■ **TASK REQUIREMENTS**: Quote every one of the items below word for word, leaving out the pictures.

■ **MATERIAL PROVIDED**:
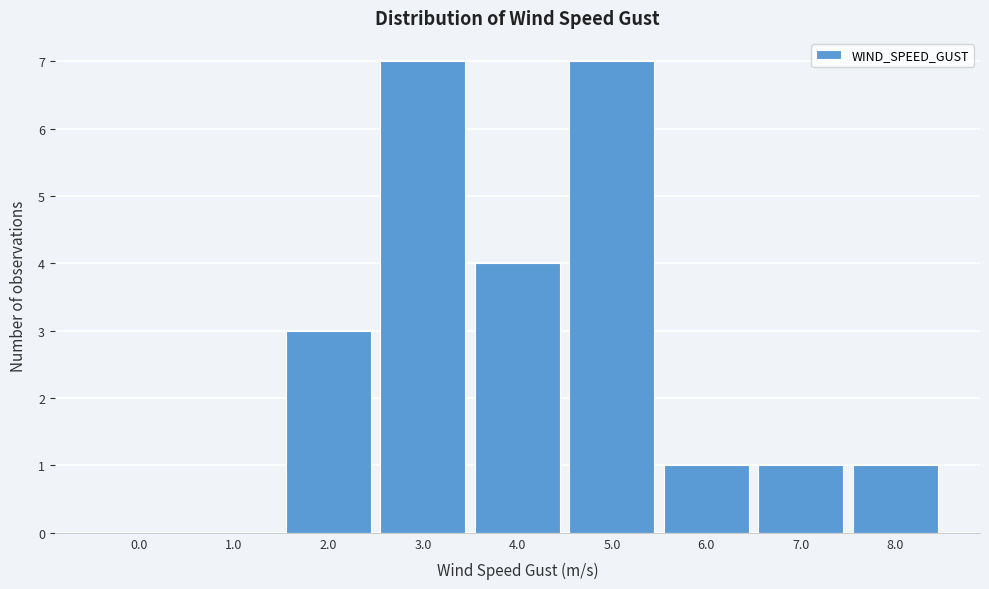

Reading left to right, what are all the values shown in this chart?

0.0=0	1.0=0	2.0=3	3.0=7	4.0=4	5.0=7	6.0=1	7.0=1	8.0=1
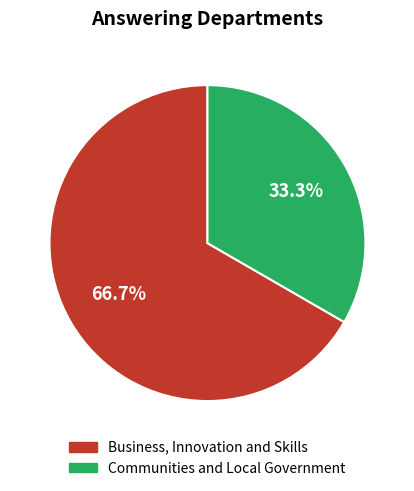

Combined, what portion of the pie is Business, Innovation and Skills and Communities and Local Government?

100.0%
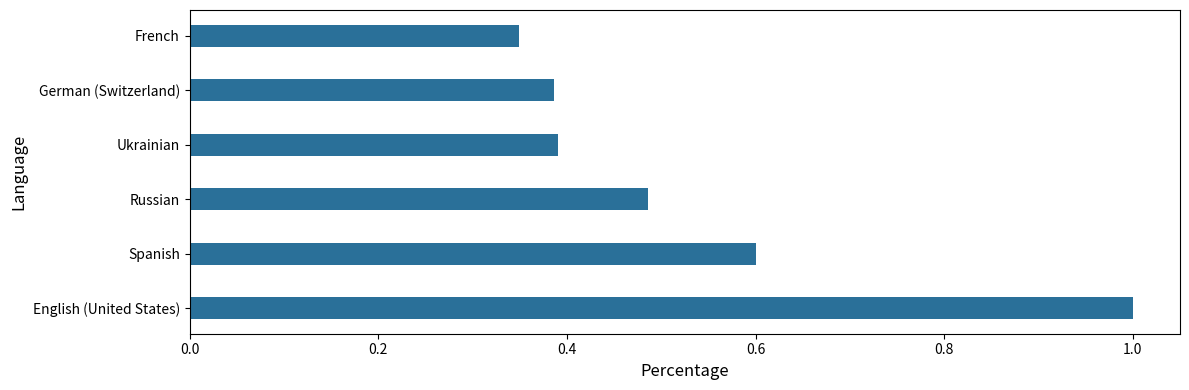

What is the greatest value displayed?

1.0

■ **ANSWER TO THE PROBLEM**:
Reading left to right, what are all the values shown in this chart?

0.0=0	1.0=0	2.0=3	3.0=7	4.0=4	5.0=7	6.0=1	7.0=1	8.0=1

Combined, what portion of the pie is Business, Innovation and Skills and Communities and Local Government?

100.0%

What is the greatest value displayed?

1.0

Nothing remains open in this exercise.